WHAT YOU NEED TO DO
Check each statement against the extract on Australia's online gambling regulation and answer yes or no, quoting the deciding words of the extract. 1. Civil penalties for corporations reach nearly eight million dollars per day. 2. Most online gambling services are based in Australia. 3. Directors of offending companies can be referred for inclusion on the Movement Alert List.

____ SOURCE EXTRACT

And now the rapid growth, unparalleled reach, power and influence of digital aggregators like Google and Facebook, are raising questions about the appropriate stance for governments and their regulators in relation to the content they distribute and rely upon for their revenue.
There is considerable concern in Australia about problem gambling and gaming.
This has led to a suite of regulations at federal, state and territory level that impact industry in both the physical and online world.
Public concern over the particular impact of online gambling on Australian society prompted the Federal Government to take an active role in this area at the beginning of this century.
The rapid adoption of new communications technologies by both consumers and the gambling industry has significantly increased the ability of the industry to reach gamblers.
The Federal Parliament has prohibited certain online gambling services from being provided or advertised to Australians. The aim is to reduce the scope for harm to problem gamblers or those at risk.
The prohibited gambling services are essentially online casino-style games, instant lotteries and services that provide live or ‘in-play betting on sports events.
A recent review of the sector has given the ACMA greater ability to enforce prohibitions on illegal online gambling services, with new civil penalties. They are substantial at nearly eight million dollars per day for corporations.
The ACMA has other enforcement and disruption tools available including applying to the Federal Court of Australia for an injunction and being able to refer directors of offending companies to our border protection agencies for inclusion on the Movement Alert List. Being on the list means that entry to Australia is likely to be refused.
Clearly, regulation of this sector presents a particular logistical and enforcement challenge, given the majority of online gambling services are based offshore, operate across borders and often involve complex corporate structures.
Recognising this, we are using a toolbox of strategies.
We have concentrated on education, raising awareness of our gambling laws and our role in enforcing them. We’ve made progress in changing the international perception of Australia’s online gambling market, from a grey or ambiguous market, to one where laws are clear and actively enforced.

________
____ RECORDS SHOWN

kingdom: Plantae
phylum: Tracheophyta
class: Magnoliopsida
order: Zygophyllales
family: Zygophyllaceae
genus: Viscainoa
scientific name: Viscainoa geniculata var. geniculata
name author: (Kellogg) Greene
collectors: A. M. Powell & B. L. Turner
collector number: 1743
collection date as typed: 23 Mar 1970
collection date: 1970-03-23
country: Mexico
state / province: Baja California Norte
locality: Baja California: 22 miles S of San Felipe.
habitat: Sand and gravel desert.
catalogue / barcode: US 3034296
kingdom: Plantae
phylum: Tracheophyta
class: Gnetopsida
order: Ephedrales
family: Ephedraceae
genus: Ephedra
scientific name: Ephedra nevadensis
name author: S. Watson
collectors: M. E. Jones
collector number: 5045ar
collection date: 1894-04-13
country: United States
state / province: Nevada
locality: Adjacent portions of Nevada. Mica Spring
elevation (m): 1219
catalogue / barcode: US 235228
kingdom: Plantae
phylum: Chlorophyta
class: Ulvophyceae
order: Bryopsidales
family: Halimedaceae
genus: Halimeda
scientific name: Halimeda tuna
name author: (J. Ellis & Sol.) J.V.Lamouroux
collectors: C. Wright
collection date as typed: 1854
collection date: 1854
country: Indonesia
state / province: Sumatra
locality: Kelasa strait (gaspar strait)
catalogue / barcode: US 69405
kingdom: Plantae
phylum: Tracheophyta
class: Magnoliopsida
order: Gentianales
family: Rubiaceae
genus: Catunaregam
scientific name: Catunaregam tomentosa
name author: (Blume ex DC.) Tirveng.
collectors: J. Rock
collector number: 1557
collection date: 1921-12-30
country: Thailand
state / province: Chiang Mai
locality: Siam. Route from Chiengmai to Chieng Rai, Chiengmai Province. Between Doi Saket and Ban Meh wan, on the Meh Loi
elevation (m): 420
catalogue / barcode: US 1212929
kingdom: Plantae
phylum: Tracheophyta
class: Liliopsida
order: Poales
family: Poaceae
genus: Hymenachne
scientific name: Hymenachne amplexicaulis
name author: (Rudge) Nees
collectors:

________

ANSWER TO THE EXERCISE
1. Yes: "They are substantial at nearly eight million dollars per day for corporations."
2. No: "the majority of online gambling services are based offshore"
3. Yes: "being able to refer directors of offending companies to our border protection agencies for inclusion on the Movement Alert List"